The aortic root reconstructed for this study was patient-specific in terms of geometry, but not in terms of material constitutive behaviour. A better characterisation of each patient implantation site physical properties would allow us to replicate the individual response of the arterial wall to TAVI. Analogous considerations can be drawn on the calcification model; in this study, the presence of stenotic valve leaflets was simulated by thickening of the leaflets and by a welding constraint placed symmetrically at the commissures. To date, there are few specific data in literature for aortic valve calcification material, mainly because of its great variability in composition (degree of calcification and presence of lipids) and the difficulty to mechanically characterise this type of tissue. In light of this, only comparative conclusions could be drawn in terms of stress distribution in the arterial wall model.

TAVI valve leaflets were excluded from the model of the device as only the implantation procedure was simulated. Therefore, hemodynamics of the TAVI valve and consequences of migration forces on the stent [12] could not be assessed.

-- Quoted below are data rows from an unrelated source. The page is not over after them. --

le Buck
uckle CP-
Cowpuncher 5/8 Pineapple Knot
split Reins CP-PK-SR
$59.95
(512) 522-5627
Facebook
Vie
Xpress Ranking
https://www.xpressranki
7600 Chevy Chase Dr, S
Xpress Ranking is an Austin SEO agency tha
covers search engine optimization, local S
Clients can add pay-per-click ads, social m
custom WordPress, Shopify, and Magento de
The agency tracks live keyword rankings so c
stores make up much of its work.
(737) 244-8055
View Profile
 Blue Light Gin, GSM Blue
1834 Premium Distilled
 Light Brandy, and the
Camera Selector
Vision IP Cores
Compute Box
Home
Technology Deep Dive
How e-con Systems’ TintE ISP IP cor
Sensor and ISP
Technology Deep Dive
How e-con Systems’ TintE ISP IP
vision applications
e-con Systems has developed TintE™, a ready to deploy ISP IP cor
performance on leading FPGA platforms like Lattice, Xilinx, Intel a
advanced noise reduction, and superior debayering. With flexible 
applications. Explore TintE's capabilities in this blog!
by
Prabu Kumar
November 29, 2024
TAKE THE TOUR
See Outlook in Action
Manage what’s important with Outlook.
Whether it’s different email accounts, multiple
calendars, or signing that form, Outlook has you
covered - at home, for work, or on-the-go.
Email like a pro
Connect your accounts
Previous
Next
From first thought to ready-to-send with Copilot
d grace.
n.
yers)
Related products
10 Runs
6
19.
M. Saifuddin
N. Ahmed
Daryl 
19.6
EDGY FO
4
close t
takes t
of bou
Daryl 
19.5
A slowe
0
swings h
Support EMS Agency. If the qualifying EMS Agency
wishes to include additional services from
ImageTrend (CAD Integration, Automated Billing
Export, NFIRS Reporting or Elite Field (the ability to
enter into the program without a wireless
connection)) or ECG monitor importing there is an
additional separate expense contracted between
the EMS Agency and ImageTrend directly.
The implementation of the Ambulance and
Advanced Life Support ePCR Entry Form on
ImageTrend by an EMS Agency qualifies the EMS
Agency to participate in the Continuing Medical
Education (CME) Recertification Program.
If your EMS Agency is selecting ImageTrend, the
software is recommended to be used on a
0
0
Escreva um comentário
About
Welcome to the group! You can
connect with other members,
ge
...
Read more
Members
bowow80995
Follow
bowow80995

In addition, effective orifice area, as based on calculation from flow-jet downstream of the aortic valve, could not be evaluated. Alternatively, in this study, the measure of geometric orifice area provided an indication of the potential clinical success of the procedure. Bearing this in mind, the next aim will be taking into account the interaction of fluid and structure in order to consider the presence of the blood, to integrate the effects of further recoil force due to the pressure load on the leaflets, assess potential valvular and para-valvular leakage [37], and predict the risk of embolisation and long-term performance.

In conclusion, a further integrated clinical study needs to be planned to verify the findings of this methodology against the outcome of treated patient populations and to support a safer development of TAVI using realistic numerical simulations.